Brief –
Copy out each of the rows below word for word, with its answer, and leave out the pictures.

Data for processing –
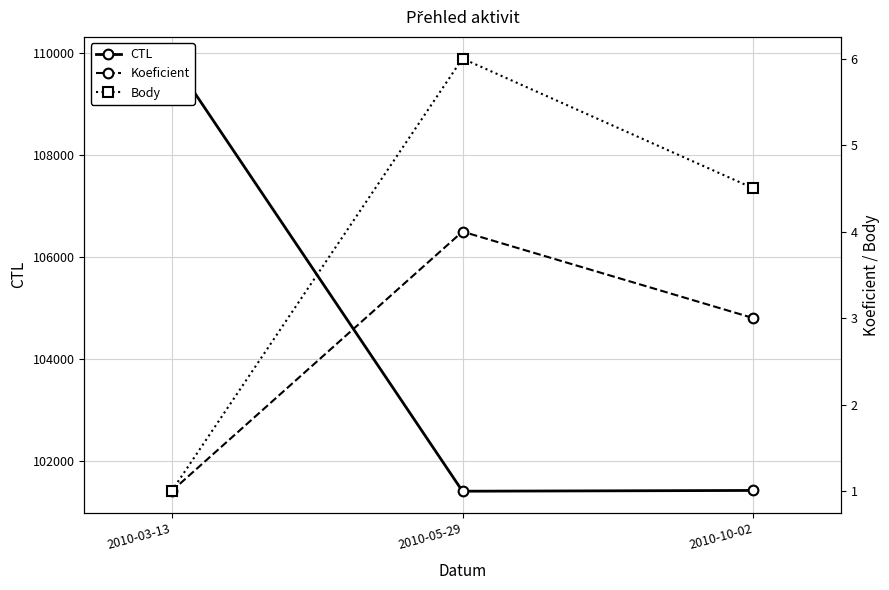

What is the value of the Body point at the 3rd from the left?

4.5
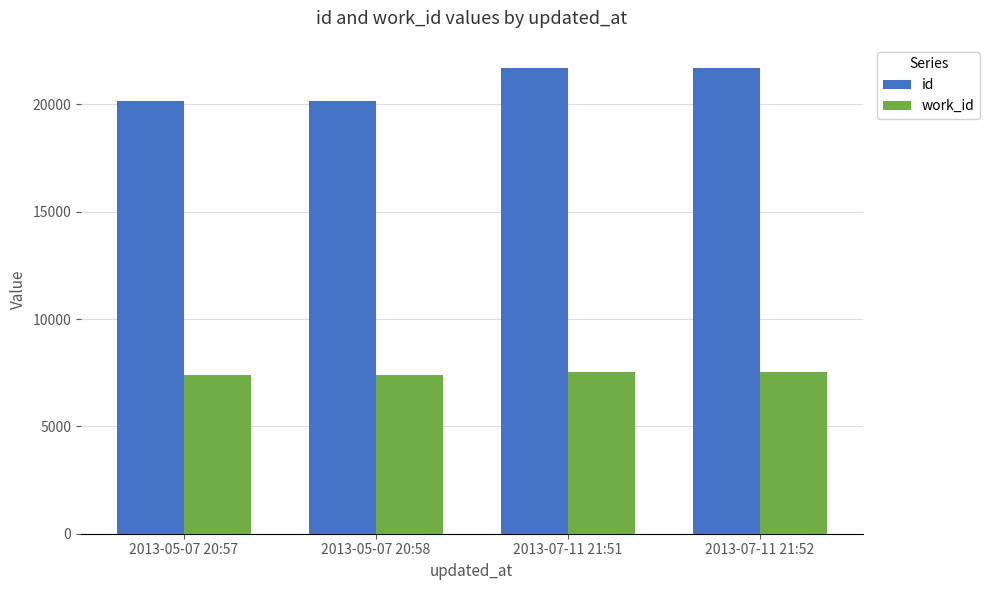

The value of id at 2013-07-11 21:51 is 10196. True or false?

False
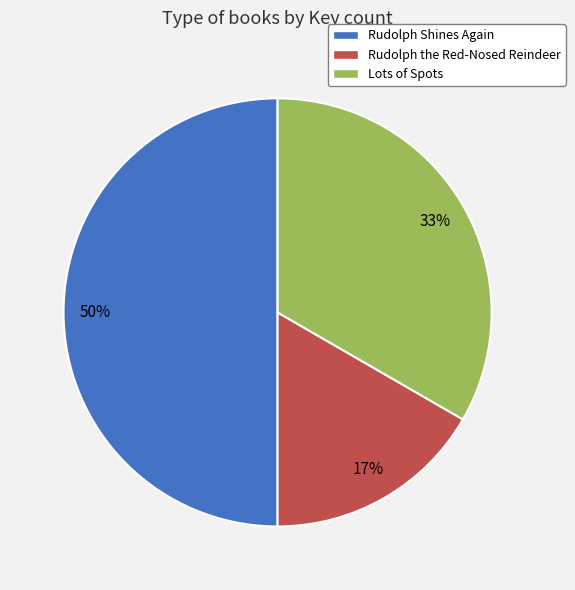

Which has a higher value, Lots of Spots or Rudolph Shines Again?

Rudolph Shines Again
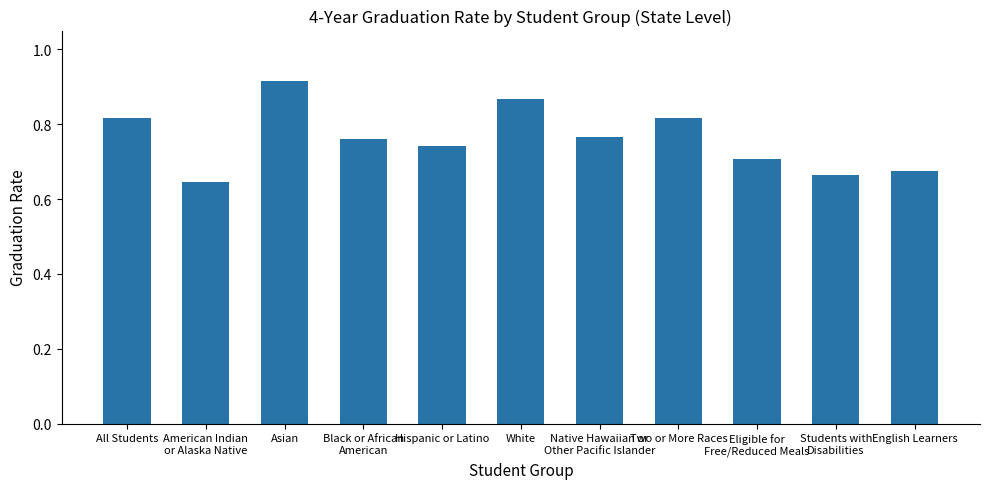

Count the values in the range 0 to 1.

11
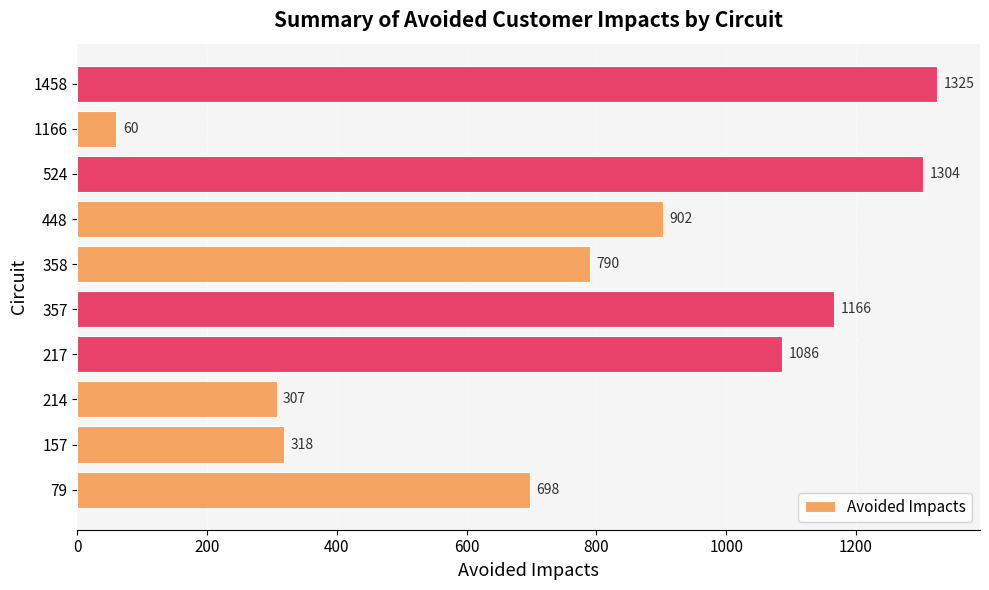

Rank the categories by value from lowest to highest.

1166, 214, 157, 79, 358, 448, 217, 357, 524, 1458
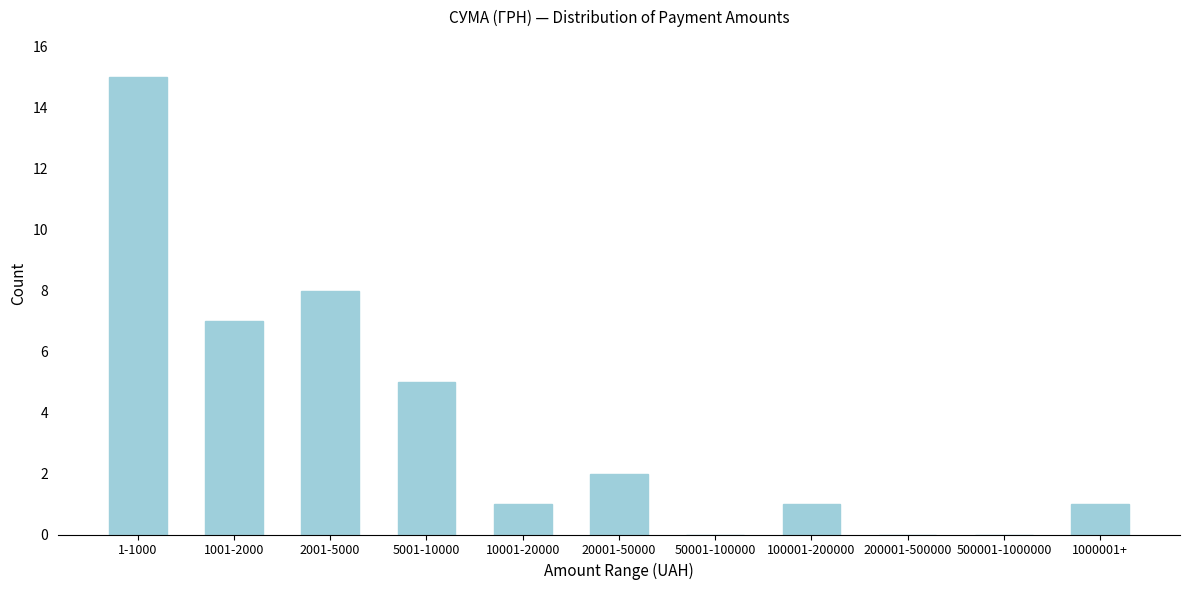

Reading left to right, what are all the values shown in this chart?

1-1000=15	1001-2000=7	2001-5000=8	5001-10000=5	10001-20000=1	20001-50000=2	50001-100000=0	100001-200000=1	200001-500000=0	500001-1000000=0	1000001+=1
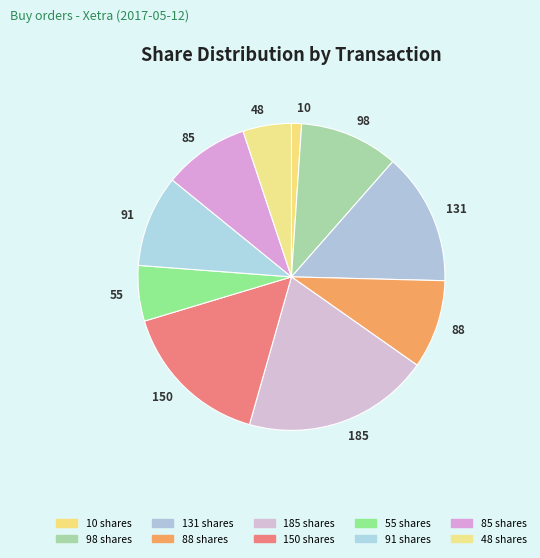

Does any single category account for the majority?

No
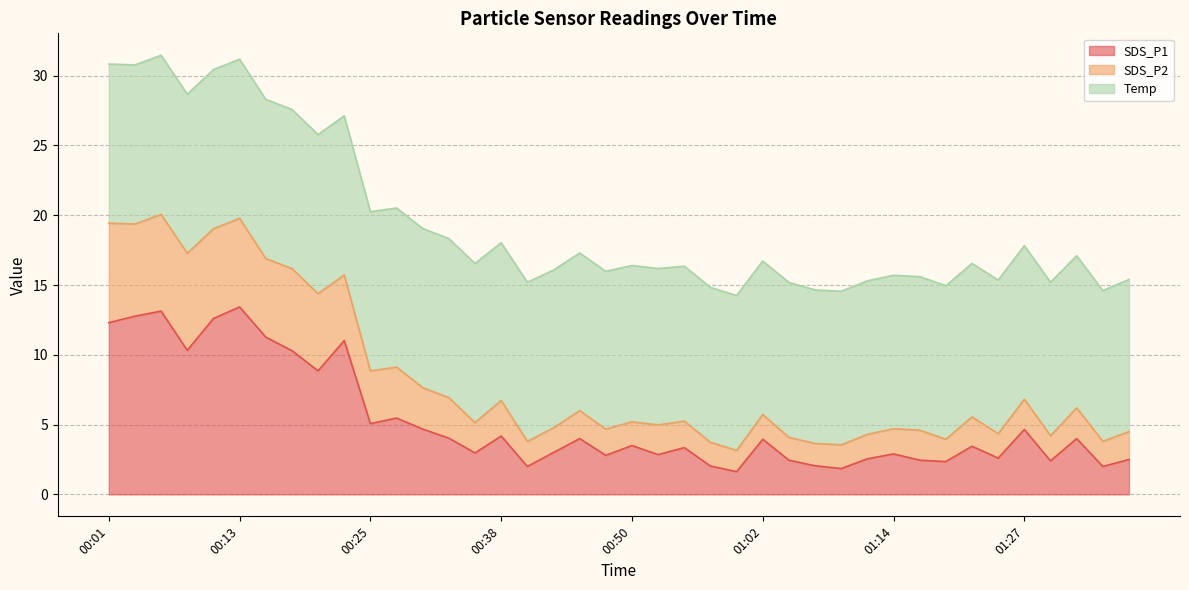

True or false: SDS_P1 and SDS_P2 cross at least once.

False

Task result –
What is the value of the Body point at the 3rd from the left?

4.5

The value of id at 2013-07-11 21:51 is 10196. True or false?

False

Which has a higher value, Lots of Spots or Rudolph Shines Again?

Rudolph Shines Again

Count the values in the range 0 to 1.

11

Rank the categories by value from lowest to highest.

1166, 214, 157, 79, 358, 448, 217, 357, 524, 1458

Reading left to right, what are all the values shown in this chart?

1-1000=15	1001-2000=7	2001-5000=8	5001-10000=5	10001-20000=1	20001-50000=2	50001-100000=0	100001-200000=1	200001-500000=0	500001-1000000=0	1000001+=1

Does any single category account for the majority?

No

True or false: SDS_P1 and SDS_P2 cross at least once.

False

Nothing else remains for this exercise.